As I reported recently, Trader Joe’s grocery emporium has been accused of racism for using names like “Trader Ming’s” for its Southeast Asian foods, “Trader Giotto’s” for Italian foods, and “Trader José’s” for Mexican food and drink. There’s apparently also a “Baker Josef’s” line of baked goods, like pretzels, imported from Germany. The company first agreed to ditch those names, but then reversed course and said it was keeping them.
When I added a readers’ poll asking you to weigh in on whether the company should ditch these names, the results (below) were heavily in favor of keeping the names, with many readers saying the equivalent of “lighten up” in the comments. I think I agree now, as I can’t see anything damaging to people with these names. It’s not like Aunt Jemima’s pancake mix or syrup, which had an old-time Mammy stereotype as a symbol. Seriously, if you think buying “Trader Jose’s Cerveza” is a racist stereotype, and call it to the attention of the company, you probably have too much time on your hands.
So the company’s decision not to truckle to the Woke was a welcome but rare instance of fighting back against social-justice mobbery. Some, however, have not taken this reversal well. One is the Los Angeles Times, whose business writer penned a whole article about how Trader Joe’s product names can “break your heart” (click on screenshot to read if it’s not paywalled).
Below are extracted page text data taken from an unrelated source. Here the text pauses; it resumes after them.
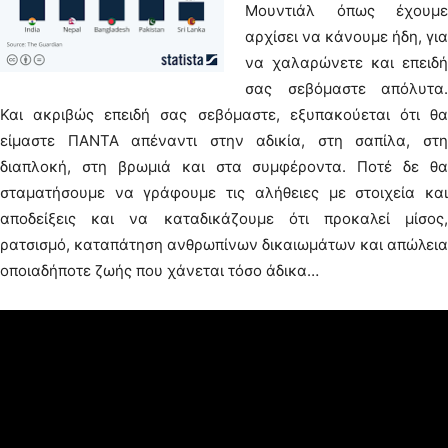
Μουντιάλ όπως έχουμε
αρχίσει να κάνουμε ήδη, για
να χαλαρώνετε και επειδή
σας σεβόμαστε απόλυτα.
Και ακριβώς επειδή σας σεβόμαστε, εξυπακούεται ότι θα
είμαστε ΠΑΝΤΑ απέναντι στην αδικία, στη σαπίλα, στη
διαπλοκή, στη βρωμιά και στα συμφέροντα. Ποτέ δε θα
σταματήσουμε να γράφουμε τις αλήθειες με στοιχεία και
αποδείξεις και να καταδικάζουμε ότι προκαλεί μίσος,
ρατσισμό, καταπάτηση ανθρωπίνων δικαιωμάτων και απώλεια
οποιαδήποτε ζωής που χάνεται τόσο άδικα…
The weird thing about the article is that it interviews three people, only one of whom is opposed to the “racist” names—yet the headline implies that hearts are being broken throughout the U.S. Further, the paper took a poll:
More than 80 of the 100-plus readers who responded to The Times’ call for opinions said the labels would not change their feelings about Trader Joe’s or its products. Several said that the controversy was overblown, that the labels were simply part of the chain’s whimsical brand or that the packaging paid proper tribute to cultures.
No hearts broken there! And the author of the article even concludes that “the controversy isn’t expect to cause the chain lasting damage.” So why the weaselly headline, which appears to be some editor’s or author’s opinion that isn’t reflected in the story itself?
Here’s the one offended person:
“The packaging is just the bottom of the barrel, the low-hanging fruit” that’s easy to change, said Huerta, a 30-year-old transportation planner from El Monte. “This is really a time where companies need to reflect on what their goal is in this movement and how they can push forward racial justice in their day-to-day operations.”
Grania used to tell me, when we were discussing campaigns like this, that I should judge their value by asking myself, “If the offended got their way, would things change for the better?” And in this case I can’t see that it would. If “Trader Ming’s pork dumplings” become “Trader Joe’s Pork dumplings”, will racial equity be advanced? Have people confected stereotypes of Asians based on that name? I can’t imagine they have.
One person even liked the German name, though she was a German immigrant, but she was careful to qualify her words:
As a German immigrant, Roswitha Koeper, 32, said she liked seeing bread products and pretzels imported from Germany on Trader Joe’s shelves, some of which were branded “Baker Josef’s” — though she emphasized that her experience as a white German immigrant was very different from the experiences of people of color.
“It always kind of makes me happy to see that [Baker Josef’s label] because for me … that means that they just went out of their way to see where this product comes from,” she said.
Now I don’t read the L.A. Times as it’s always paywalled, and three subscriptions (WaPo, NYT and Andrew Sullivan’s Dish) are enough for me. Is it just as woke as those first two newspapers? If not, then some editor, or the author, slipped in an ideological statement in a report whose contents contradict the headline. Broken hearts, indeed!